UPDATE 8 November 2009: Added '1940' to post title.
Wade Hampton Hotel, 1201 Main Street: Early 1980s 53 comments
COLUMBIA, SOUTH CAROLINA
Looking down Main Street from the Capitol Steps. Points of interest: Foreground, bronze statue of George Washington; Center Monument in memory of soldiers of the Confederacy; left Wade Hampton Hotel; right American Sentinel
The Wade Hampton Hotel was a fixture across from The Capitol when I was growing up, although I don't believe I ever set foot inside. The place had a "I was built in the 1940s" look which is enhanced by the marquee shown in one picture identifying the place rather antiquely as Hotel Wade Hampton rather than The Wade Hampton Hotel.
There was a restaurant inside the hotel called Maxim's which I have an ad for somewhere that I have not got around to scanning. It was to the effect that 5 Million Frenchmen are going to the wrong Maxim's!.
By the 70s, the hotel was on a downward slide as national chains built newer properties in more convienient locations as downtown lost its pull and the Interstates came through. By the time I started college at USC in 1980, the hotel had gone under and was being leased by the University as dormitory space much in much the same fashion as Benedict's ill-fated leasing of the old Quality Inn. I don't know if similar safety considerations in the aging building brought that situation to an end or if USC just built sufficient new space (I think Bates came online about that time), but at any rate the arrangement was terminated, and nothing took its place, so the building was finally demolished in the early 80s. I think it was an early morning implosion, which I missed since I am not a morning person, but I could be wrong.

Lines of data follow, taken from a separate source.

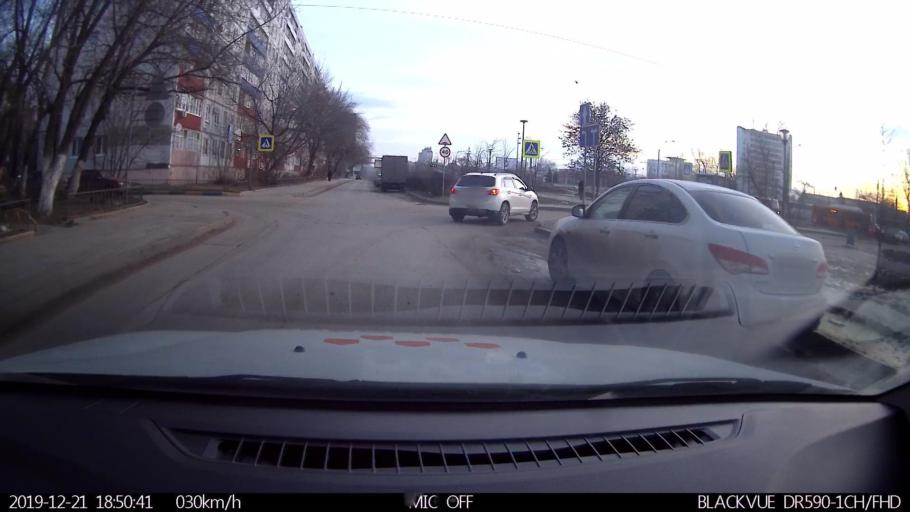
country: RU
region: Nizjnij Novgorod
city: Nizhniy Novgorod
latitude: 56.3219
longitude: 43.9389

The hotel's place on the block was taken by the AT&T building (or whatever it is called now) and a new building just going up. (Was there something else there in between WH and the crooked looking glass building?)
The views from the Capitol steps are interesting. I had totally forgotten that there was parking in front of the Capitol. Also, the Colonial Life / American Sentinel / WOLO building is really hanging in there isn't it?
Finally google turns up this. This is largely a nostalgia site but lest the retro-spectacle lenses get too rosy, there's a lot to be said for the present as well.
UPDATE 8 Sept 2010: Added Wade Hampton matchbook scan.
UPDATE 25 October 2021: Add full street address to post title. Update tags. Change expired link to wayback machine link. Add map icon.